::: Records to process :::

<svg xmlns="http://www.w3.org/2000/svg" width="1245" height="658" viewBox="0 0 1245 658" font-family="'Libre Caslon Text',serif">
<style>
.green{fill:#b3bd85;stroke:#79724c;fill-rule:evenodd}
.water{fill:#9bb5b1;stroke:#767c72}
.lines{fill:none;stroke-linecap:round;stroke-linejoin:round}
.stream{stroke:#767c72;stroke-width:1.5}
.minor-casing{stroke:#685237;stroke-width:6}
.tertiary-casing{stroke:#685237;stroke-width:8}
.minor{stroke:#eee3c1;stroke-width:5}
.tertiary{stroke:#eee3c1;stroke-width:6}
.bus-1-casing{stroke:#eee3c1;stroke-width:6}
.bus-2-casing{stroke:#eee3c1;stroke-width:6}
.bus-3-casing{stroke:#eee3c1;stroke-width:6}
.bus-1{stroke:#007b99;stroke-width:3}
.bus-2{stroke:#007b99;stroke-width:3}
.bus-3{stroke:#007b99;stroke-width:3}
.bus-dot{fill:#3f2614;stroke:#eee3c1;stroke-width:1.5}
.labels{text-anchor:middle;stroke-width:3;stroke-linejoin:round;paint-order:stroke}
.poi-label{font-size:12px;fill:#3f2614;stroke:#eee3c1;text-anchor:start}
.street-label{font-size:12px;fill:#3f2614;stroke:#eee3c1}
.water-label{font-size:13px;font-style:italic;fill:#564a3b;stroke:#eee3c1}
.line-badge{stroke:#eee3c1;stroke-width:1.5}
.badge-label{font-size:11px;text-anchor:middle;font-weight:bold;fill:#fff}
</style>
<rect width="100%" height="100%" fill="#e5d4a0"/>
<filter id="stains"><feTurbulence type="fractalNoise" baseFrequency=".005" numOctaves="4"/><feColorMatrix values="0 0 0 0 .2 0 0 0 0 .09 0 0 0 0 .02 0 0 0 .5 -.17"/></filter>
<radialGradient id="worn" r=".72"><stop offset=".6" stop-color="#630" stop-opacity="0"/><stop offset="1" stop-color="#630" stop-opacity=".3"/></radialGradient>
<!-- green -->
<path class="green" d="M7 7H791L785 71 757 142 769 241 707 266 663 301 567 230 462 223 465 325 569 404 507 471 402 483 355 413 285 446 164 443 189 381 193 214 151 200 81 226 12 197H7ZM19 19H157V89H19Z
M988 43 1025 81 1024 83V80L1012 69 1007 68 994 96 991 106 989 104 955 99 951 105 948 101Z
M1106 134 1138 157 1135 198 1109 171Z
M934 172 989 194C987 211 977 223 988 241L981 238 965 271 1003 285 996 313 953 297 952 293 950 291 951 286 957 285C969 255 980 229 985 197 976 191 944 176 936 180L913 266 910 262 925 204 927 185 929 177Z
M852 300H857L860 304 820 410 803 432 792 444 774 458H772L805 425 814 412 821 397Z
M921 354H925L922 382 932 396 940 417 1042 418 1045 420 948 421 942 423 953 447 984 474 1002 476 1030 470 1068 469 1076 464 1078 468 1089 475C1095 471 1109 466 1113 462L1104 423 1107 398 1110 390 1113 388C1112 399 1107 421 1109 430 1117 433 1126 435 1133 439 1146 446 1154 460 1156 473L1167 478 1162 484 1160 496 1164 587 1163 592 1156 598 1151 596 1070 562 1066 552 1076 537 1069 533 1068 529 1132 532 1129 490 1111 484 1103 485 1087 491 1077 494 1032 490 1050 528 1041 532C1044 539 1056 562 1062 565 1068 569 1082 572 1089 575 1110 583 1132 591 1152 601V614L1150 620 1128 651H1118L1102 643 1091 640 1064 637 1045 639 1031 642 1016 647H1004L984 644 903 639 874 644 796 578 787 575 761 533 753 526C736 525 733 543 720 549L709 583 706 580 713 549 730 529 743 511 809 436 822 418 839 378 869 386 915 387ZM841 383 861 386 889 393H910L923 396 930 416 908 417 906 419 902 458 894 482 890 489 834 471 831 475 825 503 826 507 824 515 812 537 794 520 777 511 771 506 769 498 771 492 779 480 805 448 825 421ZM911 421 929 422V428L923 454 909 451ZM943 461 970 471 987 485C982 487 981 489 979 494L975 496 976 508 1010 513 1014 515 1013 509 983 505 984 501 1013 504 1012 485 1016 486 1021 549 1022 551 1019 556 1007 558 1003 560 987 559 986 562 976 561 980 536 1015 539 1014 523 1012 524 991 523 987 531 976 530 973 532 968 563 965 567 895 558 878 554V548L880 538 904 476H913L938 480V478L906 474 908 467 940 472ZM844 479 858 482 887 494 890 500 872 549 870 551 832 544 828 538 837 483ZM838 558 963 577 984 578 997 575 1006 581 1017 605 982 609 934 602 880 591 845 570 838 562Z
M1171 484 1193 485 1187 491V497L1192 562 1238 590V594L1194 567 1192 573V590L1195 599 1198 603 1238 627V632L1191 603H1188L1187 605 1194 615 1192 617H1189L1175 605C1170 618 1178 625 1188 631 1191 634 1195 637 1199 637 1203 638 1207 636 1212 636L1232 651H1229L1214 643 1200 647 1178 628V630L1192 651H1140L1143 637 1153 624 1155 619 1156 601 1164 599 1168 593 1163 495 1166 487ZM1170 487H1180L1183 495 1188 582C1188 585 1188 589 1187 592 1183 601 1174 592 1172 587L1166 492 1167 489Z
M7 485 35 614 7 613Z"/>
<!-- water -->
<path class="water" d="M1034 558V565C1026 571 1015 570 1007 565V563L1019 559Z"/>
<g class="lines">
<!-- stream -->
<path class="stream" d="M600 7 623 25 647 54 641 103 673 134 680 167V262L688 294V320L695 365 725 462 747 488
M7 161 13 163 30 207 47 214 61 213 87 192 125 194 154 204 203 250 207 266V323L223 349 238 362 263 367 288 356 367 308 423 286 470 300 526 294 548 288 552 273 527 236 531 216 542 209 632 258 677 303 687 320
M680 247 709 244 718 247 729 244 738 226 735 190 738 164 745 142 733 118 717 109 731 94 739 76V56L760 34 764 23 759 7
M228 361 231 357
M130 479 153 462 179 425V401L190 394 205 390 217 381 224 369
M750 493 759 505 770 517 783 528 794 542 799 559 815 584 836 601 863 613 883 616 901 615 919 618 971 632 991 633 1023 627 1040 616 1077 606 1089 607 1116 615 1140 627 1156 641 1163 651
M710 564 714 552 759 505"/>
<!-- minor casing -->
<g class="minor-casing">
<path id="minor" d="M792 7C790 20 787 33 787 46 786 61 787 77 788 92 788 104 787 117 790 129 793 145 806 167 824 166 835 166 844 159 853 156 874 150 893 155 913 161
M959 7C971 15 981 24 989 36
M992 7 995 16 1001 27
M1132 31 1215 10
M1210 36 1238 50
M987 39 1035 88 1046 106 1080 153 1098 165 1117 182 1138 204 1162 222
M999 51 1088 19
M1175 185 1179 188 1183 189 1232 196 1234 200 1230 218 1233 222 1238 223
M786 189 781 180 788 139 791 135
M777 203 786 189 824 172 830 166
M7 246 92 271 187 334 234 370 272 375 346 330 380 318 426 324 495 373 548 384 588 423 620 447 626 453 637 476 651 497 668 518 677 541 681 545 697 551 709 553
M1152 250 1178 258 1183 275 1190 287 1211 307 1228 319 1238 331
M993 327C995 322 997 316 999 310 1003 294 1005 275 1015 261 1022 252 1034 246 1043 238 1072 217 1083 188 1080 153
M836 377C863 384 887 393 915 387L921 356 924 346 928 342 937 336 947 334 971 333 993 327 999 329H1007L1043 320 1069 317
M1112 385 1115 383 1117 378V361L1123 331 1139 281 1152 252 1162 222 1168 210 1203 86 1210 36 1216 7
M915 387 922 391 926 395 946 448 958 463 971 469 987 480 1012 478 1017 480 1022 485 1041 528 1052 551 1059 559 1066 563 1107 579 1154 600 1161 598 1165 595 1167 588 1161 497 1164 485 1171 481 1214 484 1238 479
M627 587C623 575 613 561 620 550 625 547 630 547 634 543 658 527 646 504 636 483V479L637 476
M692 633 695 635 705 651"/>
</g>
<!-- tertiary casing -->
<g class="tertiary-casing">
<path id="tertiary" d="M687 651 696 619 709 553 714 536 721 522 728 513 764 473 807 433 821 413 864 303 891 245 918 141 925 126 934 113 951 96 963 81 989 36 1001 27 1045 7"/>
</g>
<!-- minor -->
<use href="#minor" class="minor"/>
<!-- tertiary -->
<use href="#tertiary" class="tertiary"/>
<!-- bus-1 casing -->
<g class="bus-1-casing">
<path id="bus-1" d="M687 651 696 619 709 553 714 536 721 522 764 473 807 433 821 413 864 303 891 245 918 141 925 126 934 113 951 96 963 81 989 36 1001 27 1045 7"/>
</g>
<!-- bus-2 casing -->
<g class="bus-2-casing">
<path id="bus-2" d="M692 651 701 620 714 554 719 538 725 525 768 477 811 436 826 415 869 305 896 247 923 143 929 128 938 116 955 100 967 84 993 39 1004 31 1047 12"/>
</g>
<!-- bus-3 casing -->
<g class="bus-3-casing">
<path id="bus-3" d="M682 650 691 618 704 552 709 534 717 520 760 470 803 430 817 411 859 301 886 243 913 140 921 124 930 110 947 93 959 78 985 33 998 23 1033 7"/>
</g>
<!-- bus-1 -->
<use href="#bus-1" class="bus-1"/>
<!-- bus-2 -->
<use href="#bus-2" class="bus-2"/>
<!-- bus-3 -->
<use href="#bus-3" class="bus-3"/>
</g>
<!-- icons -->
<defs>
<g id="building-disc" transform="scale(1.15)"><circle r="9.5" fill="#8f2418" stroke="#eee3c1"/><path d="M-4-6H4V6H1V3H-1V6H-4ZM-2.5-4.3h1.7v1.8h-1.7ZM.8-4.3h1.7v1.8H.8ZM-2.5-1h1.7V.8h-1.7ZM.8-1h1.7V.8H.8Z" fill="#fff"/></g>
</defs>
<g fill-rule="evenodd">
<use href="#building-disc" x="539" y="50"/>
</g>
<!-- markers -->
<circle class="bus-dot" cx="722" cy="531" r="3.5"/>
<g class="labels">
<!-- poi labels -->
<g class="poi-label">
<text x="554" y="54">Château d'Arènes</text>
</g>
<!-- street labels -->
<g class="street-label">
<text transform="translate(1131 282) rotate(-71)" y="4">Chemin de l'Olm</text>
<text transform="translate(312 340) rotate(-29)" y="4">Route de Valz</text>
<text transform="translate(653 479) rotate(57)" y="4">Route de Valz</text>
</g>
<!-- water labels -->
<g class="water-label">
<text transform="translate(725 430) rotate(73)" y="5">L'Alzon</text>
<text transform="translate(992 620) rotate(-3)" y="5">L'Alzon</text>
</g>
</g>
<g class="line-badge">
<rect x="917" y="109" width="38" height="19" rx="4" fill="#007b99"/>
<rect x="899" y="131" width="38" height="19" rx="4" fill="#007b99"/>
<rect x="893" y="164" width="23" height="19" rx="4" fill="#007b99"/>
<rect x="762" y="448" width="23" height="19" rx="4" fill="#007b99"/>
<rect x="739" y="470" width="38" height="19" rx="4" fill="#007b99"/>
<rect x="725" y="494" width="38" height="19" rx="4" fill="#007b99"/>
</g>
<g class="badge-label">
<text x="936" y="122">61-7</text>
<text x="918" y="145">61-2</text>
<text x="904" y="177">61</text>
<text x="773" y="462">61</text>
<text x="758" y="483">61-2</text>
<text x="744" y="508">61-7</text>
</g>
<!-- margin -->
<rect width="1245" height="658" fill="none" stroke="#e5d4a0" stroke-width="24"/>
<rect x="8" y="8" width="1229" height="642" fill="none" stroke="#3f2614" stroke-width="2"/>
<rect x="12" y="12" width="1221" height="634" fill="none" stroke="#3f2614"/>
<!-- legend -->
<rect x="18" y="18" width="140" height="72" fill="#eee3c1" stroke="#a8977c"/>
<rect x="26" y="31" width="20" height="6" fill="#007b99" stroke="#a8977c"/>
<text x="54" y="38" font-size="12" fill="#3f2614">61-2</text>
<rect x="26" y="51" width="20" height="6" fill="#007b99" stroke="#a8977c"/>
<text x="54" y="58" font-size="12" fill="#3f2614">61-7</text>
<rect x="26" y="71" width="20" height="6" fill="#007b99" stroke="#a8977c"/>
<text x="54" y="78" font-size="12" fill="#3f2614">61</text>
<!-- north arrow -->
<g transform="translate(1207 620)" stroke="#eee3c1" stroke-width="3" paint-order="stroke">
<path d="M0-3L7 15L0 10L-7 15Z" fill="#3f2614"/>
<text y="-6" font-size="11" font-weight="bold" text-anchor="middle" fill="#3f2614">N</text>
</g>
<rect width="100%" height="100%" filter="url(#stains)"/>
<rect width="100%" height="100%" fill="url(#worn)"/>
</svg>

:::

• **Action item**: Which of the lines above hold the word "rule"? Copy each one.

• **Result of the exercise**:
.green{fill:#b3bd85;stroke:#79724c;fill-rule:evenodd}
<g fill-rule="evenodd">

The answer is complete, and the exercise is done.